> _What to work on_
Recast the listing as a Markdown table with the columns Row and Line, starting at the first line and ending at the line that contains "DEV Community 한국어 RSS", and leave out blank lines.

> _Exercise material_
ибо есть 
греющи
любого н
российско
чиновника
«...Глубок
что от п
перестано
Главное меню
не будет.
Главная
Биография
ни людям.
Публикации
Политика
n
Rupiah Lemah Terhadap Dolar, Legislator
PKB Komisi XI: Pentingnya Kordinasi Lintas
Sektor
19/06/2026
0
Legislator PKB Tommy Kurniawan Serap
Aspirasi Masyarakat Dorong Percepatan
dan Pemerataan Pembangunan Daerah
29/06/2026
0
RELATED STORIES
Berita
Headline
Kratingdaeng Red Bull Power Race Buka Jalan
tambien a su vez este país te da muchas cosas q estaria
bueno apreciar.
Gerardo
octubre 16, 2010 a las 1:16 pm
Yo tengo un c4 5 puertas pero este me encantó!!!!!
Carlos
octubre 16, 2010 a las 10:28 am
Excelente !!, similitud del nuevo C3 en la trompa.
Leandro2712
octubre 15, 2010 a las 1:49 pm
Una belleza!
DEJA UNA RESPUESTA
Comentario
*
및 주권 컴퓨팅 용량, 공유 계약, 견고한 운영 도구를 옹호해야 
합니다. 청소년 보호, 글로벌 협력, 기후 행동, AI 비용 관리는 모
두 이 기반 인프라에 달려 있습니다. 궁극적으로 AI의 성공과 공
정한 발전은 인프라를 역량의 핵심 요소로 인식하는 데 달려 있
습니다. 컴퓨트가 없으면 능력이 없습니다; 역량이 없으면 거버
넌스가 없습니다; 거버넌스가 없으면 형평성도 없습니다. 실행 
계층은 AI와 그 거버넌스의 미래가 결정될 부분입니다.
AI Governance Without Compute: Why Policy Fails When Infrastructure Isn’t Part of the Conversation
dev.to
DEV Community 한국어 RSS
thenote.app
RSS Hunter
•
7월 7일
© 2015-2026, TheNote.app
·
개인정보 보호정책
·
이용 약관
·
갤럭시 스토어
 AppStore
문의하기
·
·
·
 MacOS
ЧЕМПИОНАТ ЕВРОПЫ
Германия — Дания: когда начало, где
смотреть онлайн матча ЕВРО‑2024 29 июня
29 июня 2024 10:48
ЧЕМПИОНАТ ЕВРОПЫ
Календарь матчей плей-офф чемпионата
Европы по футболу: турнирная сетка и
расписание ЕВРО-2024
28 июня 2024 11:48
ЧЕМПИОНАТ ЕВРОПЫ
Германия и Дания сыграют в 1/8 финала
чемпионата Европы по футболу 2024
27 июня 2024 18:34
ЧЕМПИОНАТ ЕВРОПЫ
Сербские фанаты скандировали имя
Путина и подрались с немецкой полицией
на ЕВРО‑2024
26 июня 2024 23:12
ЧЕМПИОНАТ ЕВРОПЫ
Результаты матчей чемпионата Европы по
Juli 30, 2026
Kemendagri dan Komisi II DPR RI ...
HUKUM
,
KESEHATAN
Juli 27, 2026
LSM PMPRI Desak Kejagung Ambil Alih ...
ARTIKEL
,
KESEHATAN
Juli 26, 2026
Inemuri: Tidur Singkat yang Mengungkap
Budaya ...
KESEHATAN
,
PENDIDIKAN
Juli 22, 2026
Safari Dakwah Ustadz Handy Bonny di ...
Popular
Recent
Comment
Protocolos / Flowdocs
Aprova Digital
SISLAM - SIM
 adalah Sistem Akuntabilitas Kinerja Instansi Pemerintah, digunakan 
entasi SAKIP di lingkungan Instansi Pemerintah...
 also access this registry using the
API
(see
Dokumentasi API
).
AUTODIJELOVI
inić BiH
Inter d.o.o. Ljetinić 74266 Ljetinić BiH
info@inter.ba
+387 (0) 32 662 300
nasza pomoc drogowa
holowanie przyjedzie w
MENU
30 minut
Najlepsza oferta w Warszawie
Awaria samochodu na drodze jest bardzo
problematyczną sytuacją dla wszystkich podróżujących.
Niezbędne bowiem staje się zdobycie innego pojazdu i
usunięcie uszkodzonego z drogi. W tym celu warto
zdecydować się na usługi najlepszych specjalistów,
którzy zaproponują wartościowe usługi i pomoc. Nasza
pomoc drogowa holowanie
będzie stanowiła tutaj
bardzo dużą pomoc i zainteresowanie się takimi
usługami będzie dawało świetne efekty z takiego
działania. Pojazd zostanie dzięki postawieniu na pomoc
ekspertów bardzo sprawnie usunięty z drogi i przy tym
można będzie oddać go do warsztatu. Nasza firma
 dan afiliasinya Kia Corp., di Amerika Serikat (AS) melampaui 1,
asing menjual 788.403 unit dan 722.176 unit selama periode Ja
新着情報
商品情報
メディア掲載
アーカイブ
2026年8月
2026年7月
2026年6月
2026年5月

> _Solution for this problem_
| Row | Line |
|---|---|
| 1 | ибо есть  |
| 2 | греющи |
| 3 | любого н |
| 4 | российско |
| 5 | чиновника |
| 6 | «...Глубок |
| 7 | что от п |
| 8 | перестано |
| 9 | Главное меню |
| 10 | не будет. |
| 11 | Главная |
| 12 | Биография |
| 13 | ни людям. |
| 14 | Публикации |
| 15 | Политика |
| 16 | n |
| 17 | Rupiah Lemah Terhadap Dolar, Legislator |
| 18 | PKB Komisi XI: Pentingnya Kordinasi Lintas |
| 19 | Sektor |
| 20 | 19/06/2026 |
| 21 | 0 |
| 22 | Legislator PKB Tommy Kurniawan Serap |
| 23 | Aspirasi Masyarakat Dorong Percepatan |
| 24 | dan Pemerataan Pembangunan Daerah |
| 25 | 29/06/2026 |
| 26 | 0 |
| 27 | RELATED STORIES |
| 28 | Berita |
| 29 | Headline |
| 30 | Kratingdaeng Red Bull Power Race Buka Jalan |
| 31 | tambien a su vez este país te da muchas cosas q estaria |
| 32 | bueno apreciar. |
| 33 | Gerardo |
| 34 | octubre 16, 2010 a las 1:16 pm |
| 35 | Yo tengo un c4 5 puertas pero este me encantó!!!!! |
| 36 | Carlos |
| 37 | octubre 16, 2010 a las 10:28 am |
| 38 | Excelente !!, similitud del nuevo C3 en la trompa. |
| 39 | Leandro2712 |
| 40 | octubre 15, 2010 a las 1:49 pm |
| 41 | Una belleza! |
| 42 | DEJA UNA RESPUESTA |
| 43 | Comentario |
| 44 | * |
| 45 | 및 주권 컴퓨팅 용량, 공유 계약, 견고한 운영 도구를 옹호해야  |
| 46 | 합니다. 청소년 보호, 글로벌 협력, 기후 행동, AI 비용 관리는 모 |
| 47 | 두 이 기반 인프라에 달려 있습니다. 궁극적으로 AI의 성공과 공 |
| 48 | 정한 발전은 인프라를 역량의 핵심 요소로 인식하는 데 달려 있 |
| 49 | 습니다. 컴퓨트가 없으면 능력이 없습니다; 역량이 없으면 거버 |
| 50 | 넌스가 없습니다; 거버넌스가 없으면 형평성도 없습니다. 실행  |
| 51 | 계층은 AI와 그 거버넌스의 미래가 결정될 부분입니다. |
| 52 | AI Governance Without Compute: Why Policy Fails When Infrastructure Isn’t Part of the Conversation |
| 53 | dev.to |
| 54 | DEV Community 한국어 RSS |